§ Yang Perlu Dikerjakan: Tuliskan ulang tanpa perubahan bagian berita proyek drainase di Lampung Barat yang dibuka dengan kata-kata "Berdikari.co, Lampung Barat" dan ditutup dengan "Lampung Tahun 2025.".

§ Sumber:
Berdikari.co, Lampung Barat – Proyek pembangunan drainase dalam kegiatan rekonstruksi jalan ruas Liwa–Batas Sumatera Selatan (Link 052) di Pekon Tanjung Raya, Kecamatan Sukau, Kabupaten Lampung Barat, menuai sorotan tajam. Drainase yang baru selesai dibangun satu bulan lalu, kini mengalami kerusakan parah, bahkan sebagian material jatuh ke jurang.
Bak kontrol ambles, pipa utama pecah, dan retakan tanah mulai mengancam lahan warga sekitar. Warga menyebut proyek bernilai Rp5 miliar itu sebagai pemborosan anggaran dan hasil dari perencanaan asal-asalan.
Proyek tersebut dikerjakan oleh CV Bukit Pesagi, berdasarkan kontrak bernomor 01/KTR/PPK-K.13/JLN-052/V.03/V/2025, yang ditandatangani pada 25 Mei 2025. Pengawasan dilakukan oleh CV Den Bagoes Consultant, dengan durasi pengerjaan 180 hari. Anggaran sepenuhnya bersumber dari APBD Provinsi Lampung Tahun 2025.
Berdikari.co mencatat proyek ini mencakup pengerjaan badan jalan sepanjang 300 meter dengan rigid beton serta pembangunan sistem drainase tertutup berbahan U-Ditch, lengkap dengan bak kontrol dan pipa saluran menuju sungai.

§ Entri Tersimpan:
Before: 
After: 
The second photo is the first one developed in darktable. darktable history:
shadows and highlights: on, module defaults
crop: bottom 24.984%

==

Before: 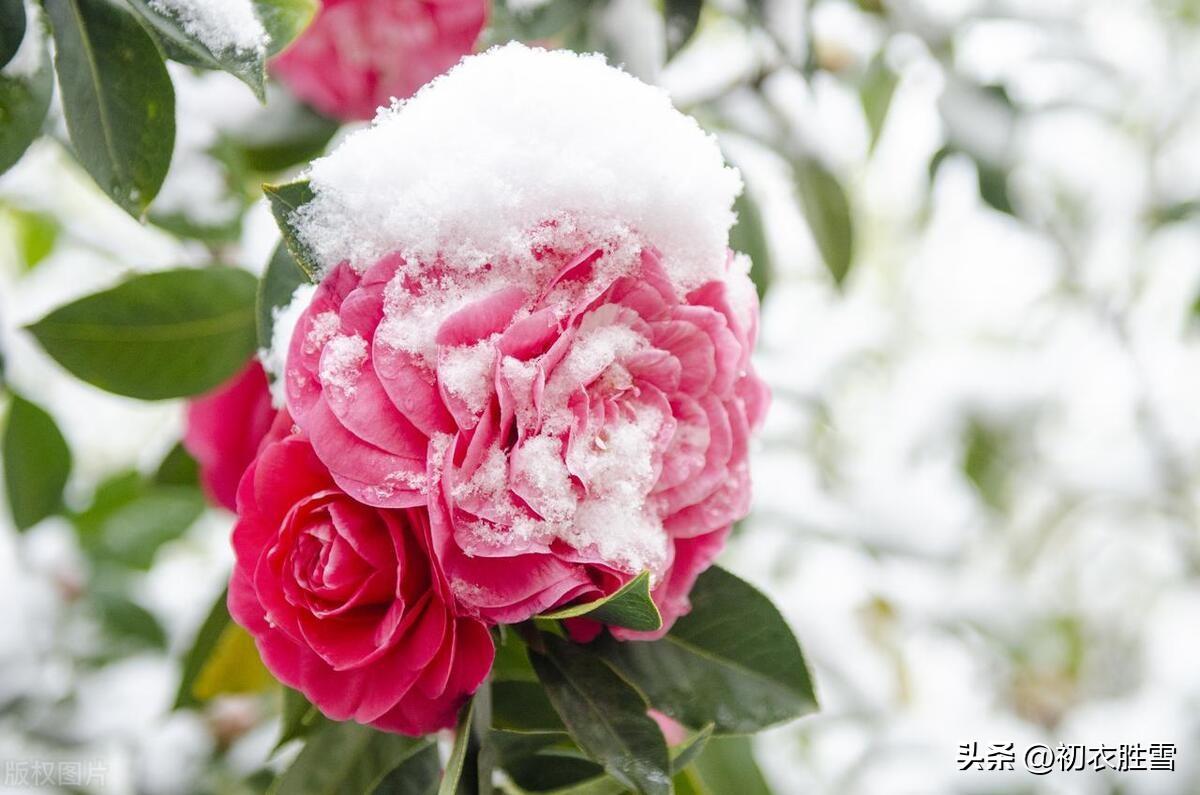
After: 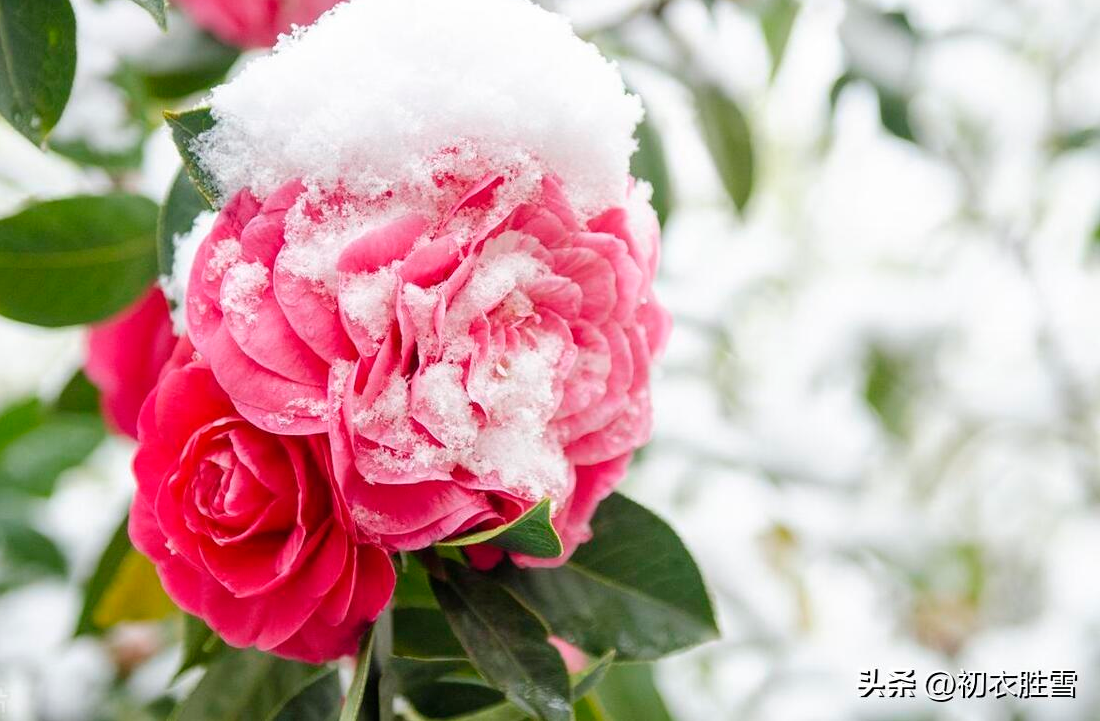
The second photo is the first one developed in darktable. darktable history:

§ Jawaban Lengkap:
Berdikari.co, Lampung Barat – Proyek pembangunan drainase dalam kegiatan rekonstruksi jalan ruas Liwa–Batas Sumatera Selatan (Link 052) di Pekon Tanjung Raya, Kecamatan Sukau, Kabupaten Lampung Barat, menuai sorotan tajam. Drainase yang baru selesai dibangun satu bulan lalu, kini mengalami kerusakan parah, bahkan sebagian material jatuh ke jurang.
Bak kontrol ambles, pipa utama pecah, dan retakan tanah mulai mengancam lahan warga sekitar. Warga menyebut proyek bernilai Rp5 miliar itu sebagai pemborosan anggaran dan hasil dari perencanaan asal-asalan.
Proyek tersebut dikerjakan oleh CV Bukit Pesagi, berdasarkan kontrak bernomor 01/KTR/PPK-K.13/JLN-052/V.03/V/2025, yang ditandatangani pada 25 Mei 2025. Pengawasan dilakukan oleh CV Den Bagoes Consultant, dengan durasi pengerjaan 180 hari. Anggaran sepenuhnya bersumber dari APBD Provinsi Lampung Tahun 2025.